The question specific to agentic legislatures is which of these constraints matter most when deliberation is instantaneous and the temptation to over-engineer is apparently irresistible. That’s what the next rounds of experiments will test: varying the structural rules across hundreds of parallel legislatures to find which designs consistently produce outcomes that are both legitimate and effective.
The window is open
Musk is right that Mars represents a rare chance to design governance from scratch. So does AI. These two frontiers are now converging in a single company. The governance structures of the first Martian settlement—and, closer to home, the first serious experiments in AI-assisted democracy—may be shaped by the system prompts and corporate policies of whoever builds the models.
Musk is aware of the issue. Peter Thiel recounts a story in which Demis Hassabis, co-founder and leader of Google DeepMind, points out to Musk that Mars may not be the new start he wants it to be—because powerful AI will follow the settlers to Mars. “Then Elon sort of went quiet,” said Thiel.
Clearly, there is a lot at stake in fashioning ways to make AI democratic. Yet too few people are working on this. The AI governance conversation today is dominated by questions about safety and regulation—important questions, but ones that mostly concern what AI shouldn’t do. The equally urgent question is what AI should do. How do we design agents that genuinely serve democratic self-governance, and how do we build the constitutional structures to keep them accountable?

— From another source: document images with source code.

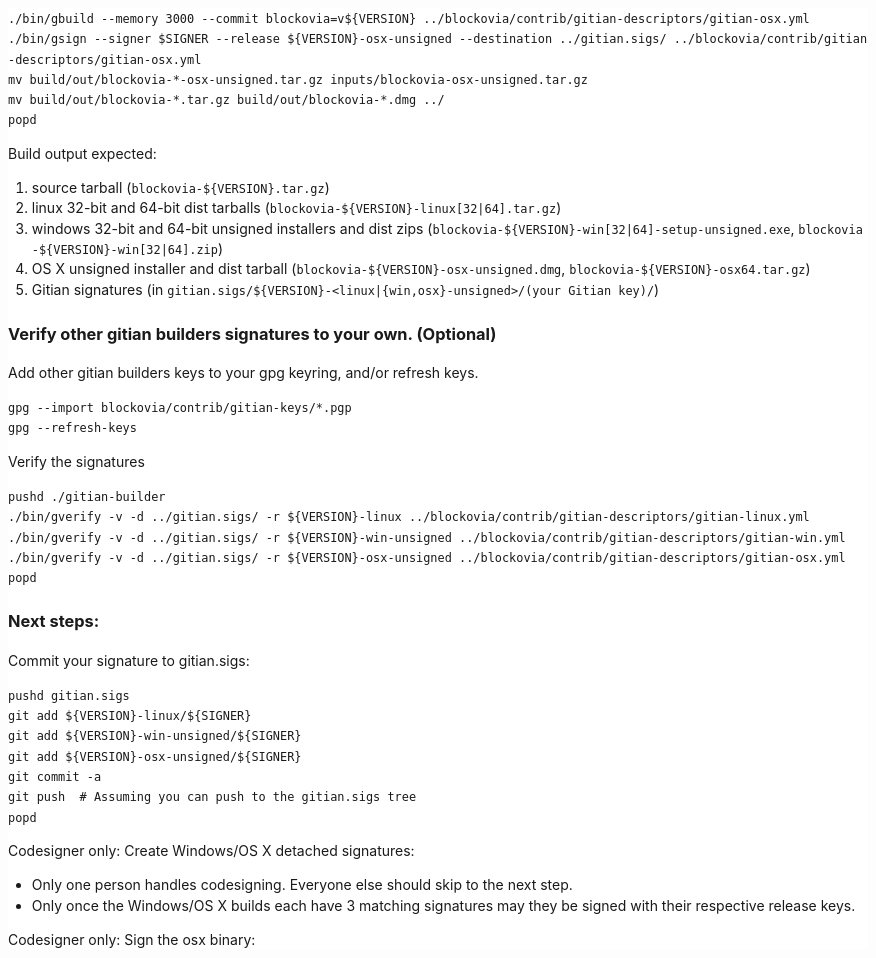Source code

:     ./bin/gbuild --memory 3000 --commit blockovia=v${VERSION} ../blockovia/contrib/gitian-descriptors/gitian-osx.yml
    ./bin/gsign --signer $SIGNER --release ${VERSION}-osx-unsigned --destination ../gitian.sigs/ ../blockovia/contrib/gitian-descriptors/gitian-osx.yml
    mv build/out/blockovia-*-osx-unsigned.tar.gz inputs/blockovia-osx-unsigned.tar.gz
    mv build/out/blockovia-*.tar.gz build/out/blockovia-*.dmg ../
    popd

Build output expected:

  1. source tarball (`blockovia-${VERSION}.tar.gz`)
  2. linux 32-bit and 64-bit dist tarballs (`blockovia-${VERSION}-linux[32|64].tar.gz`)
  3. windows 32-bit and 64-bit unsigned installers and dist zips (`blockovia-${VERSION}-win[32|64]-setup-unsigned.exe`, `blockovia-${VERSION}-win[32|64].zip`)
  4. OS X unsigned installer and dist tarball (`blockovia-${VERSION}-osx-unsigned.dmg`, `blockovia-${VERSION}-osx64.tar.gz`)
  5. Gitian signatures (in `gitian.sigs/${VERSION}-<linux|{win,osx}-unsigned>/(your Gitian key)/`)

### Verify other gitian builders signatures to your own. (Optional)

Add other gitian builders keys to your gpg keyring, and/or refresh keys.

    gpg --import blockovia/contrib/gitian-keys/*.pgp
    gpg --refresh-keys

Verify the signatures

    pushd ./gitian-builder
    ./bin/gverify -v -d ../gitian.sigs/ -r ${VERSION}-linux ../blockovia/contrib/gitian-descriptors/gitian-linux.yml
    ./bin/gverify -v -d ../gitian.sigs/ -r ${VERSION}-win-unsigned ../blockovia/contrib/gitian-descriptors/gitian-win.yml
    ./bin/gverify -v -d ../gitian.sigs/ -r ${VERSION}-osx-unsigned ../blockovia/contrib/gitian-descriptors/gitian-osx.yml
    popd

### Next steps:

Commit your signature to gitian.sigs:

    pushd gitian.sigs
    git add ${VERSION}-linux/${SIGNER}
    git add ${VERSION}-win-unsigned/${SIGNER}
    git add ${VERSION}-osx-unsigned/${SIGNER}
    git commit -a
    git push  # Assuming you can push to the gitian.sigs tree
    popd

Codesigner only: Create Windows/OS X detached signatures:
- Only one person handles codesigning. Everyone else should skip to the next step.
- Only once the Windows/OS X builds each have 3 matching signatures may they be signed with their respective release keys.

Codesigner only: Sign the osx binary:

My agentic republic is a tiny, tiny start. The legislature is messy, slow, and the agents keep reinventing the worst parts of Congress. But that’s precisely the point. Democracy has always required design, iteration, and the humility to learn from failure. The difference now is that we can fail fast, learn faster, and build something worth governing under—if enough of us treat this as the priority it is.
Disclosures: In addition to my appointments at Stanford GSB and the Hoover Institution, I receive consulting income as an advisor to a16z crypto and Meta Platforms, Inc. My writing is independent of this advising and I speak only on my own behalf.